### [WHAT YOU SHOULD DO]
Display every line of the data below that contains the word "more", copying each line in full.

### [SUPPLIED DATA]

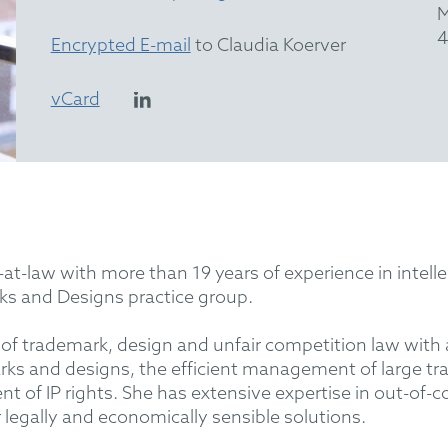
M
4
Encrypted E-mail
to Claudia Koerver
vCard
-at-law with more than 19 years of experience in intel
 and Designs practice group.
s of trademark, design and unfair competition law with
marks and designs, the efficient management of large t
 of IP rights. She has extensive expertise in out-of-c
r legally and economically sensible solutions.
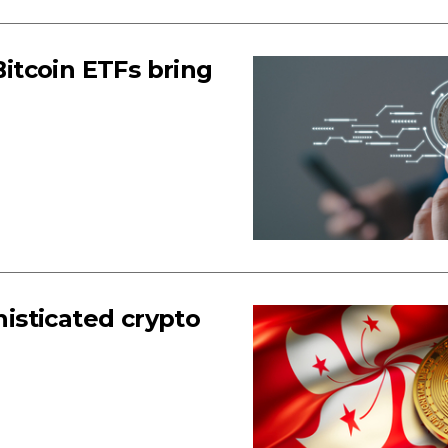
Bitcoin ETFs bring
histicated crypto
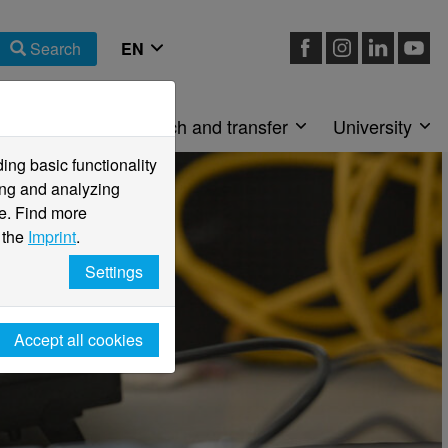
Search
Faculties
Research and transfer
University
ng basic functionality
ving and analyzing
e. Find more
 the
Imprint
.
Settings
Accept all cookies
...
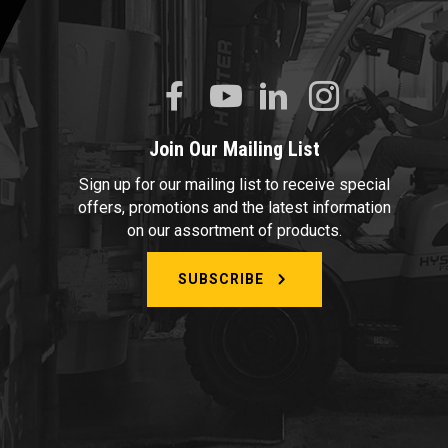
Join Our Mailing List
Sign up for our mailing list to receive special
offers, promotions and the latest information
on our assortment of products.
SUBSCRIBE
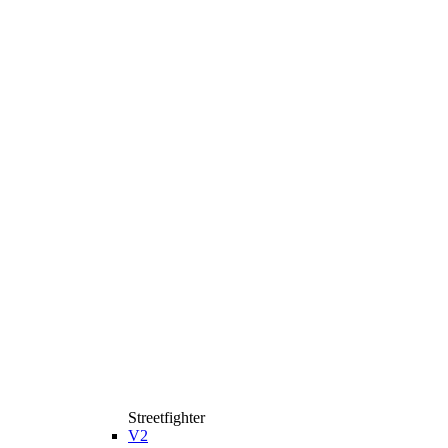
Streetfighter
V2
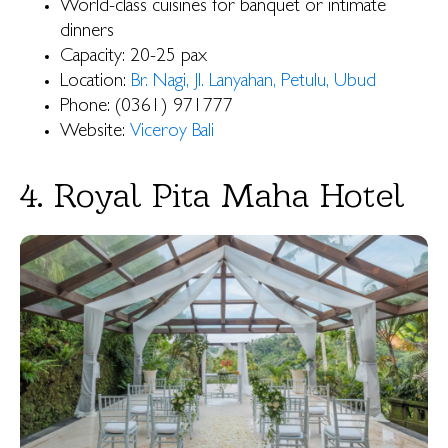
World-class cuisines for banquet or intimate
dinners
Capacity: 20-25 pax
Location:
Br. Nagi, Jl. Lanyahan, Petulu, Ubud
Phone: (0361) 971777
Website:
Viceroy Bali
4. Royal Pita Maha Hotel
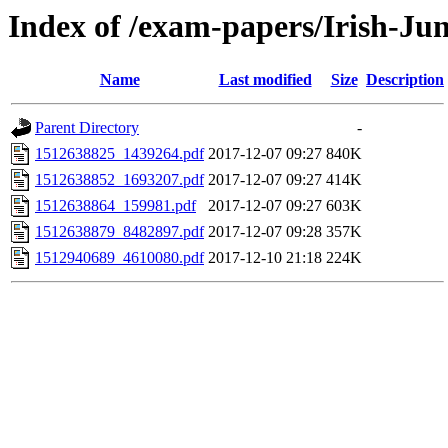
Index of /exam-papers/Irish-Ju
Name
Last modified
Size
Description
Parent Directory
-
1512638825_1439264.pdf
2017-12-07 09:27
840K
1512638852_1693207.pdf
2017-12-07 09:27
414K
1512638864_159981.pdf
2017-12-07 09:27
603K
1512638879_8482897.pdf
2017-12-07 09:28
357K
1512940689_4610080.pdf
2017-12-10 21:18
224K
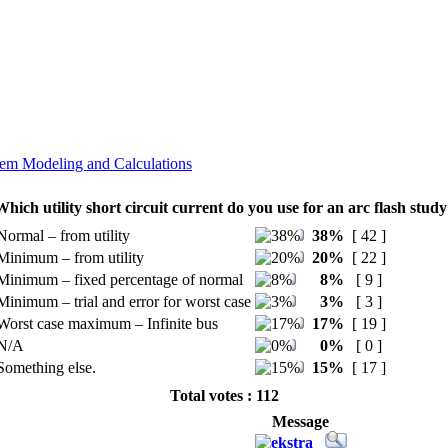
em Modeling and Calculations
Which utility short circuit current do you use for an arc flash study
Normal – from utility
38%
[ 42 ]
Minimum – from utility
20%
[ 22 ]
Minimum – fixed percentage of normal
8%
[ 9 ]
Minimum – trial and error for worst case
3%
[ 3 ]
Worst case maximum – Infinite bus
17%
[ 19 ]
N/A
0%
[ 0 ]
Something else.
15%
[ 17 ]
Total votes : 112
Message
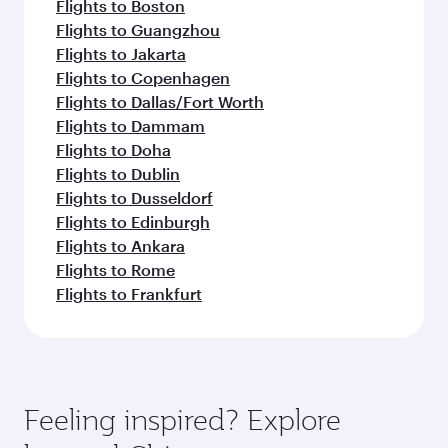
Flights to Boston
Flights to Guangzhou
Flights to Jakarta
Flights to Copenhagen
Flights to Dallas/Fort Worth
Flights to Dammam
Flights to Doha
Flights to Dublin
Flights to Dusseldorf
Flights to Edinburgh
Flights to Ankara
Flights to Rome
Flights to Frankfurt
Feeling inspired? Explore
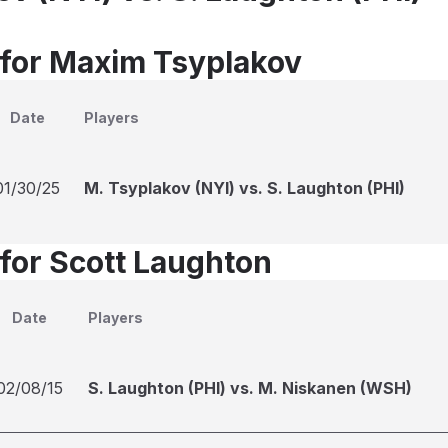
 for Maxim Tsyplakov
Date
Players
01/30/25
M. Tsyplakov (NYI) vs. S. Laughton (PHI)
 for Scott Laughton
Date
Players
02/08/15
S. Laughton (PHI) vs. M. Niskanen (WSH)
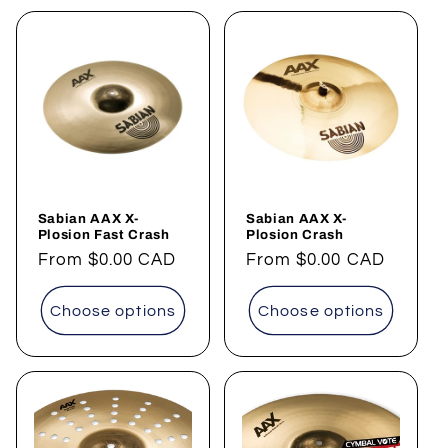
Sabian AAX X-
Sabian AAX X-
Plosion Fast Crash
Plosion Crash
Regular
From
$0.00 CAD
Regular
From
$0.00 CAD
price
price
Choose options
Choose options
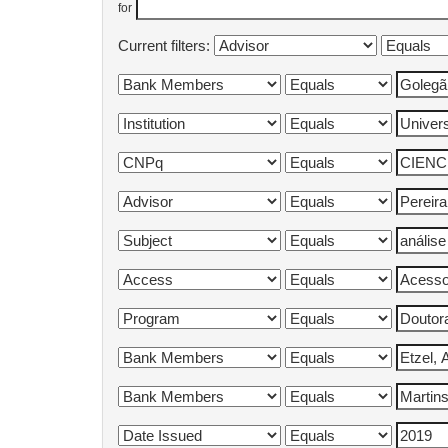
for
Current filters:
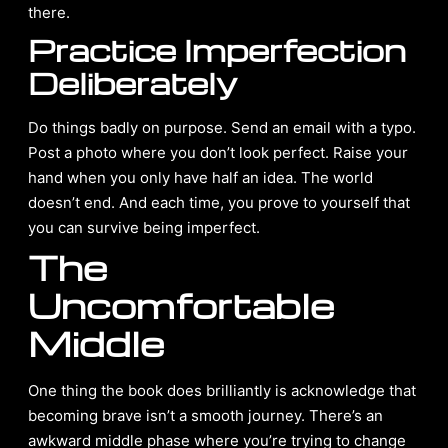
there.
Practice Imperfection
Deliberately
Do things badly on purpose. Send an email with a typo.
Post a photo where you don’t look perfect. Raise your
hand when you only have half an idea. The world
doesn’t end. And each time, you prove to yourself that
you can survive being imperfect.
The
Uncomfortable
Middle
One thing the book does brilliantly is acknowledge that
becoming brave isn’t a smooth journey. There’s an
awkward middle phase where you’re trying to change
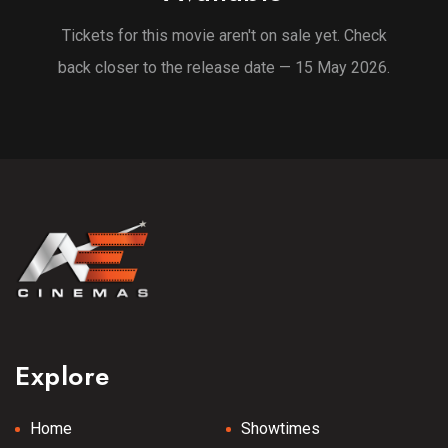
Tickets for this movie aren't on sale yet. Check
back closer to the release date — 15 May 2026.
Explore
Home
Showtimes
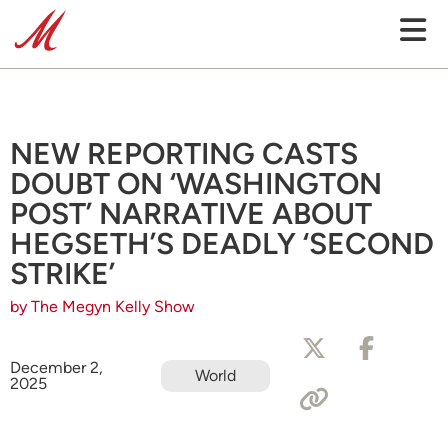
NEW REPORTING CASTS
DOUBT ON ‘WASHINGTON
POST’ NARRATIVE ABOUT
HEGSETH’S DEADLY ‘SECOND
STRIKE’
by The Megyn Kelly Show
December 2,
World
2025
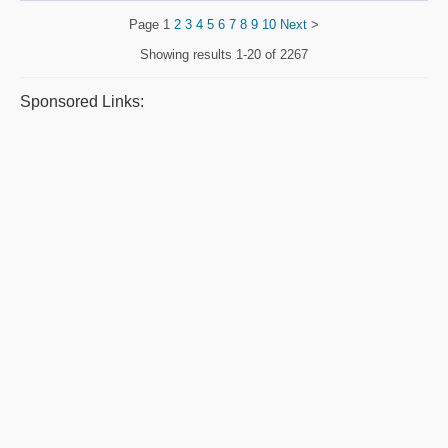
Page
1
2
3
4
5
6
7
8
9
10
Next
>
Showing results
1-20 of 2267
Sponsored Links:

### [WRITTEN SOLUTION]
-at-law with more than 19 years of experience in intel
e. Find more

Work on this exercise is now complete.